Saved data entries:
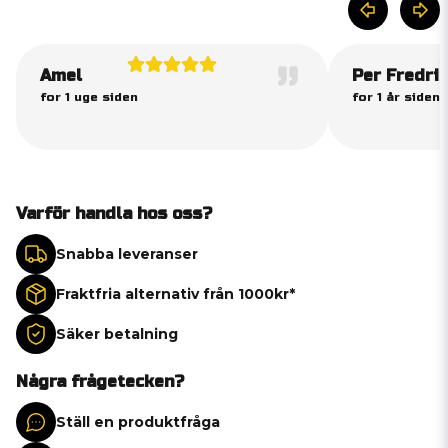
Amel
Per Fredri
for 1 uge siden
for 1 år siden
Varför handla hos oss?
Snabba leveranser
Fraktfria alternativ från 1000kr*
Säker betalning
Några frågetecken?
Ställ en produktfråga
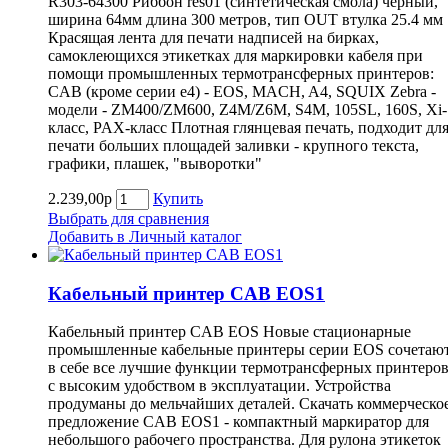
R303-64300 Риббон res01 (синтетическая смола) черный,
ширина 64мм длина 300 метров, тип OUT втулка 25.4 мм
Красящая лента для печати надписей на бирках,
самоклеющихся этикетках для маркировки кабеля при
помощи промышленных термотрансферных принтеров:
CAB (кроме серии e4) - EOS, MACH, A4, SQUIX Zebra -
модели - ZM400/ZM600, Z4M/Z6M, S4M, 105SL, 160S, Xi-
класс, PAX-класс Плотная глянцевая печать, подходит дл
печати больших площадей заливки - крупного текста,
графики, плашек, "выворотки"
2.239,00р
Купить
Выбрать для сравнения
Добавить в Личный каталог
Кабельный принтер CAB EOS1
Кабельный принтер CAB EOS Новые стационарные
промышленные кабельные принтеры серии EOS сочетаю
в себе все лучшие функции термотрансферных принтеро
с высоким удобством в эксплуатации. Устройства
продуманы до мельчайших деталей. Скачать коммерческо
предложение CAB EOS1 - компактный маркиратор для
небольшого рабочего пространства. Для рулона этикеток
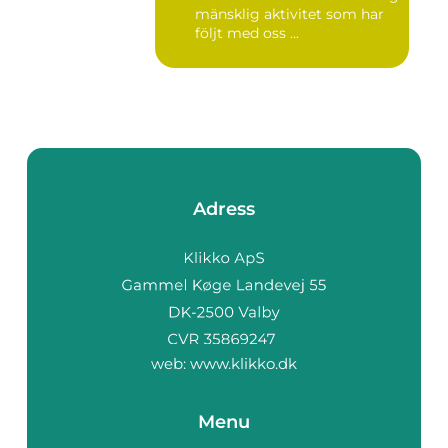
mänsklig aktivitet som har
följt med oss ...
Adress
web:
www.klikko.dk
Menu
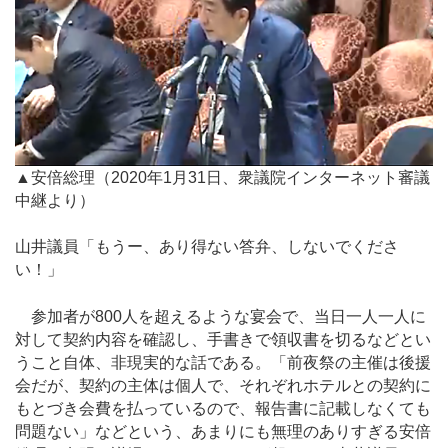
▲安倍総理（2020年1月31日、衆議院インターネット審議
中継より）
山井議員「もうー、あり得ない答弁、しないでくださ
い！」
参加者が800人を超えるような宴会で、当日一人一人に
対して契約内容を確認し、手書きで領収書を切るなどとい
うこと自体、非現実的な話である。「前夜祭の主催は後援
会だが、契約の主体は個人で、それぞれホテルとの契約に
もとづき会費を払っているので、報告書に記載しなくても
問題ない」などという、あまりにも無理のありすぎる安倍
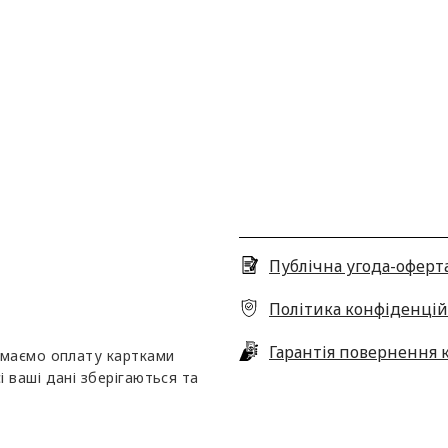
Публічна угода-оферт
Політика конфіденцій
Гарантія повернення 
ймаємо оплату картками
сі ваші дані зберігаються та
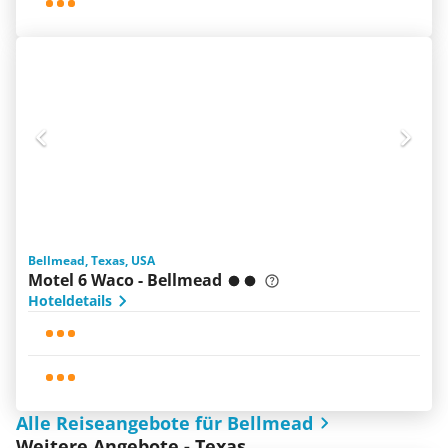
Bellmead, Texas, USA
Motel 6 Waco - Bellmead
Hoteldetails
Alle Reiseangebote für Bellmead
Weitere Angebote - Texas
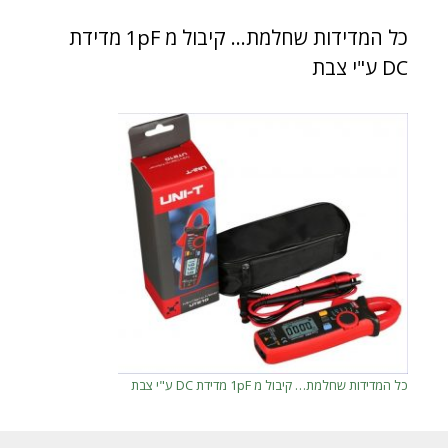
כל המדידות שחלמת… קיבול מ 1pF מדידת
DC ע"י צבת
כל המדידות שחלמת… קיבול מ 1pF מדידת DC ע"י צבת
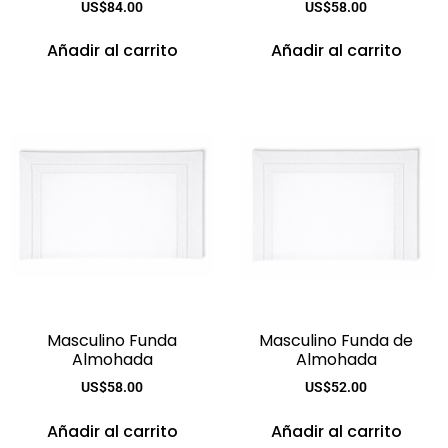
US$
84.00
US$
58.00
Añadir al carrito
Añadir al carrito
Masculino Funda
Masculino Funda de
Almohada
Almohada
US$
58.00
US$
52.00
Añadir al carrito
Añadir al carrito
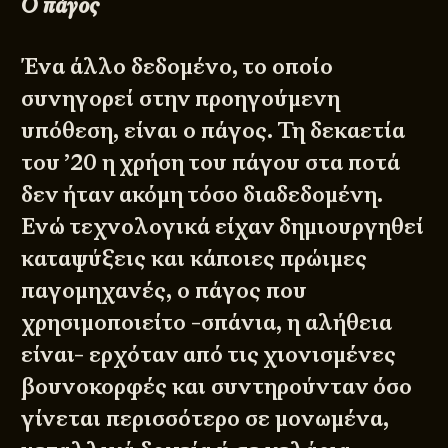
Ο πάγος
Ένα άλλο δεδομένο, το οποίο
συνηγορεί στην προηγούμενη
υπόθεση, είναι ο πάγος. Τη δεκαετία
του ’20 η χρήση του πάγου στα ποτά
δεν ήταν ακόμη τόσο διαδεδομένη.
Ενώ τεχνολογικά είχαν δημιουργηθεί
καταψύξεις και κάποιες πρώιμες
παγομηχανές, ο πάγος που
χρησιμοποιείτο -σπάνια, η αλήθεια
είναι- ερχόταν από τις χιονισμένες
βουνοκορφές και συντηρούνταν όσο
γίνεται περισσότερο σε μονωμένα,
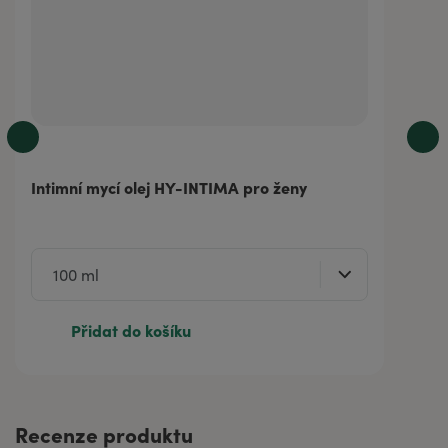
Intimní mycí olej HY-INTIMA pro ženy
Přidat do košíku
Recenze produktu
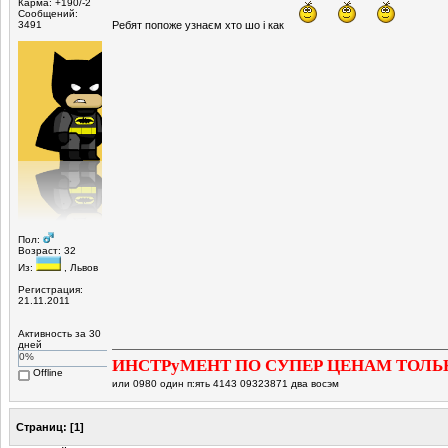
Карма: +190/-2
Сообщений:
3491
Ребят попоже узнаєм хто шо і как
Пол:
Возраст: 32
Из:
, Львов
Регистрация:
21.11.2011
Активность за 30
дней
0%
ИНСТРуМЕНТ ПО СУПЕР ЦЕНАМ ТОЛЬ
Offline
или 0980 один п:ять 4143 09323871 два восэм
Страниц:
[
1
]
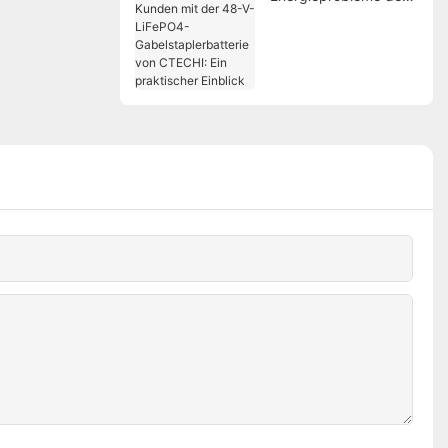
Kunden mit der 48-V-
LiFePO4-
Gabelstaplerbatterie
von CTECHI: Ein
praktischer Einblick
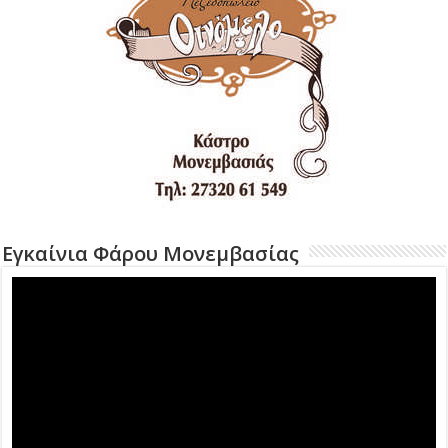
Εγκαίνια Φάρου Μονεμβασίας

**Aim of the task:** From the data above, gather every line that includes the word "קיבול".

**Exercise solution:**
כל המדידות שחלמת… קיבול מ 1pF מדידת
כל המדידות שחלמת… קיבול מ 1pF מדידת DC ע"י צבת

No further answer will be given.